Pull out every line of the records that contains the string "adarshpastakia". Case counts.

> _Record extracts_
^^^^

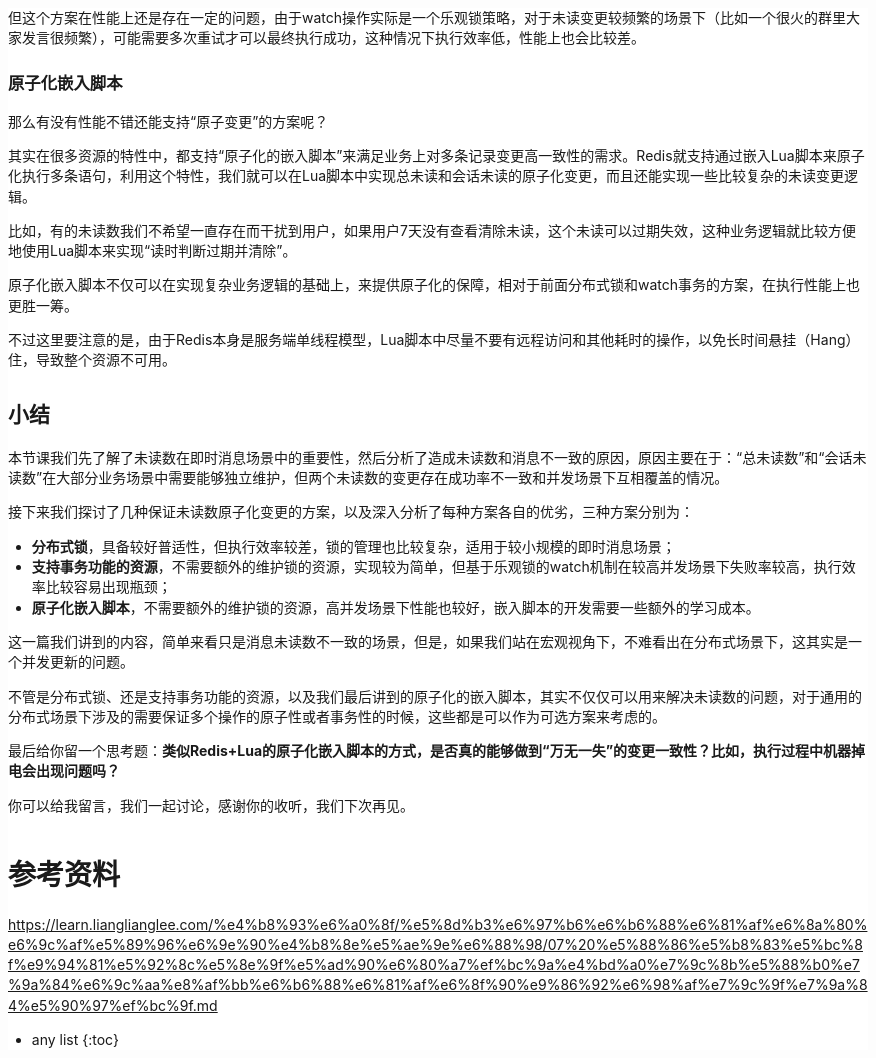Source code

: 但这个方案在性能上还是存在一定的问题，由于watch操作实际是一个乐观锁策略，对于未读变更较频繁的场景下（比如一个很火的群里大家发言很频繁），可能需要多次重试才可以最终执行成功，这种情况下执行效率低，性能上也会比较差。

### 原子化嵌入脚本

那么有没有性能不错还能支持“原子变更”的方案呢？

其实在很多资源的特性中，都支持“原子化的嵌入脚本”来满足业务上对多条记录变更高一致性的需求。Redis就支持通过嵌入Lua脚本来原子化执行多条语句，利用这个特性，我们就可以在Lua脚本中实现总未读和会话未读的原子化变更，而且还能实现一些比较复杂的未读变更逻辑。

比如，有的未读数我们不希望一直存在而干扰到用户，如果用户7天没有查看清除未读，这个未读可以过期失效，这种业务逻辑就比较方便地使用Lua脚本来实现“读时判断过期并清除”。

原子化嵌入脚本不仅可以在实现复杂业务逻辑的基础上，来提供原子化的保障，相对于前面分布式锁和watch事务的方案，在执行性能上也更胜一筹。

不过这里要注意的是，由于Redis本身是服务端单线程模型，Lua脚本中尽量不要有远程访问和其他耗时的操作，以免长时间悬挂（Hang）住，导致整个资源不可用。

## 小结

本节课我们先了解了未读数在即时消息场景中的重要性，然后分析了造成未读数和消息不一致的原因，原因主要在于：“总未读数”和“会话未读数”在大部分业务场景中需要能够独立维护，但两个未读数的变更存在成功率不一致和并发场景下互相覆盖的情况。

接下来我们探讨了几种保证未读数原子化变更的方案，以及深入分析了每种方案各自的优劣，三种方案分别为：

* **分布式锁**，具备较好普适性，但执行效率较差，锁的管理也比较复杂，适用于较小规模的即时消息场景；
* **支持事务功能的资源**，不需要额外的维护锁的资源，实现较为简单，但基于乐观锁的watch机制在较高并发场景下失败率较高，执行效率比较容易出现瓶颈；
* **原子化嵌入脚本**，不需要额外的维护锁的资源，高并发场景下性能也较好，嵌入脚本的开发需要一些额外的学习成本。

这一篇我们讲到的内容，简单来看只是消息未读数不一致的场景，但是，如果我们站在宏观视角下，不难看出在分布式场景下，这其实是一个并发更新的问题。

不管是分布式锁、还是支持事务功能的资源，以及我们最后讲到的原子化的嵌入脚本，其实不仅仅可以用来解决未读数的问题，对于通用的分布式场景下涉及的需要保证多个操作的原子性或者事务性的时候，这些都是可以作为可选方案来考虑的。

最后给你留一个思考题：**类似Redis+Lua的原子化嵌入脚本的方式，是否真的能够做到“万无一失”的变更一致性？比如，执行过程中机器掉电会出现问题吗？**

你可以给我留言，我们一起讨论，感谢你的收听，我们下次再见。




# 参考资料

https://learn.lianglianglee.com/%e4%b8%93%e6%a0%8f/%e5%8d%b3%e6%97%b6%e6%b6%88%e6%81%af%e6%8a%80%e6%9c%af%e5%89%96%e6%9e%90%e4%b8%8e%e5%ae%9e%e6%88%98/07%20%e5%88%86%e5%b8%83%e5%bc%8f%e9%94%81%e5%92%8c%e5%8e%9f%e5%ad%90%e6%80%a7%ef%bc%9a%e4%bd%a0%e7%9c%8b%e5%88%b0%e7%9a%84%e6%9c%aa%e8%af%bb%e6%b6%88%e6%81%af%e6%8f%90%e9%86%92%e6%98%af%e7%9c%9f%e7%9a%84%e5%90%97%ef%bc%9f.md

* any list
{:toc}
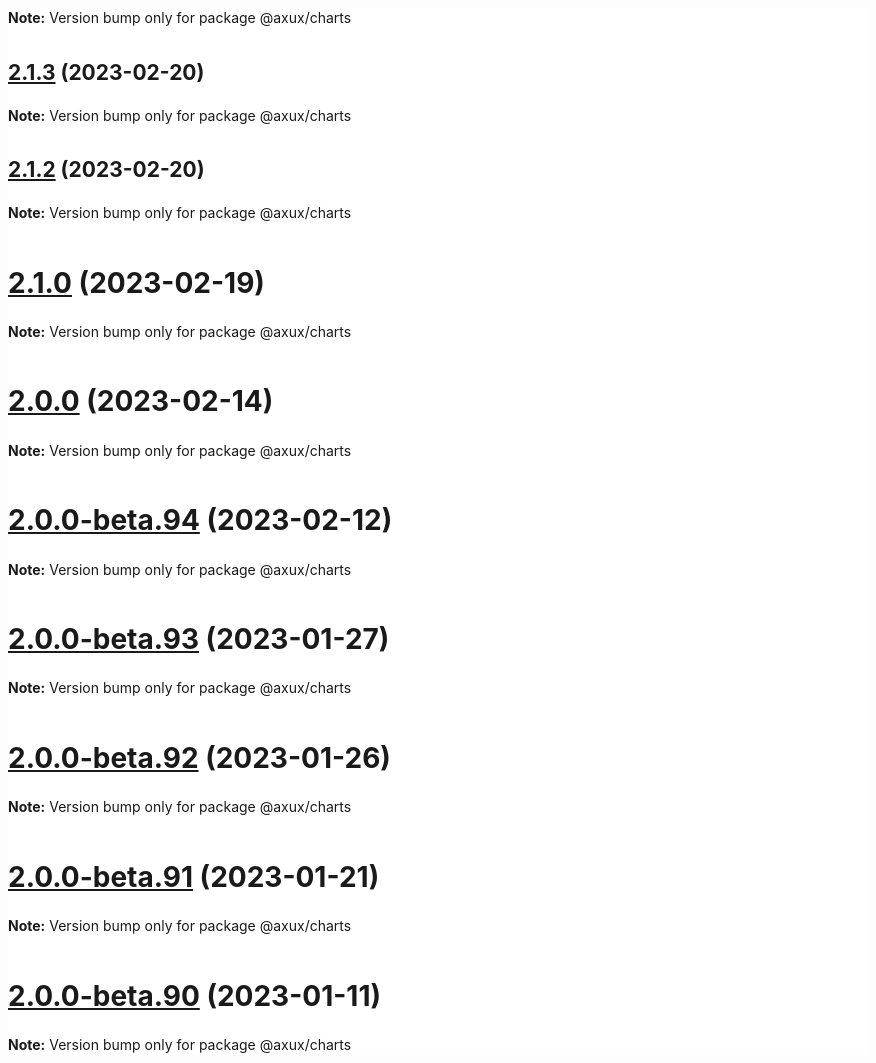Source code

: **Note:** Version bump only for package @axux/charts

## [2.1.3](https://github.com/adarshpastakia/axux/compare/v2.1.2...v2.1.3) (2023-02-20)

**Note:** Version bump only for package @axux/charts

## [2.1.2](https://github.com/adarshpastakia/axux/compare/v2.1.1...v2.1.2) (2023-02-20)

**Note:** Version bump only for package @axux/charts

# [2.1.0](https://github.com/adarshpastakia/axux/compare/v2.0.0...v2.1.0) (2023-02-19)

**Note:** Version bump only for package @axux/charts

# [2.0.0](https://github.com/adarshpastakia/axux/compare/v2.0.0-beta.94...v2.0.0) (2023-02-14)

**Note:** Version bump only for package @axux/charts

# [2.0.0-beta.94](https://github.com/adarshpastakia/axux/compare/v2.0.0-beta.93...v2.0.0-beta.94) (2023-02-12)

**Note:** Version bump only for package @axux/charts

# [2.0.0-beta.93](https://github.com/adarshpastakia/axux/compare/v2.0.0-beta.92...v2.0.0-beta.93) (2023-01-27)

**Note:** Version bump only for package @axux/charts

# [2.0.0-beta.92](https://github.com/adarshpastakia/axux/compare/v2.0.0-beta.91...v2.0.0-beta.92) (2023-01-26)

**Note:** Version bump only for package @axux/charts

# [2.0.0-beta.91](https://github.com/adarshpastakia/axux/compare/v2.0.0-beta.90...v2.0.0-beta.91) (2023-01-21)

**Note:** Version bump only for package @axux/charts

# [2.0.0-beta.90](https://github.com/adarshpastakia/axux/compare/v2.0.0-beta.89...v2.0.0-beta.90) (2023-01-11)

**Note:** Version bump only for package @axux/charts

^^^^

> _Result_
## [2.1.3](https://github.com/adarshpastakia/axux/compare/v2.1.2...v2.1.3) (2023-02-20)
## [2.1.2](https://github.com/adarshpastakia/axux/compare/v2.1.1...v2.1.2) (2023-02-20)
# [2.1.0](https://github.com/adarshpastakia/axux/compare/v2.0.0...v2.1.0) (2023-02-19)
# [2.0.0](https://github.com/adarshpastakia/axux/compare/v2.0.0-beta.94...v2.0.0) (2023-02-14)
# [2.0.0-beta.94](https://github.com/adarshpastakia/axux/compare/v2.0.0-beta.93...v2.0.0-beta.94) (2023-02-12)
# [2.0.0-beta.93](https://github.com/adarshpastakia/axux/compare/v2.0.0-beta.92...v2.0.0-beta.93) (2023-01-27)
# [2.0.0-beta.92](https://github.com/adarshpastakia/axux/compare/v2.0.0-beta.91...v2.0.0-beta.92) (2023-01-26)
# [2.0.0-beta.91](https://github.com/adarshpastakia/axux/compare/v2.0.0-beta.90...v2.0.0-beta.91) (2023-01-21)
# [2.0.0-beta.90](https://github.com/adarshpastakia/axux/compare/v2.0.0-beta.89...v2.0.0-beta.90) (2023-01-11)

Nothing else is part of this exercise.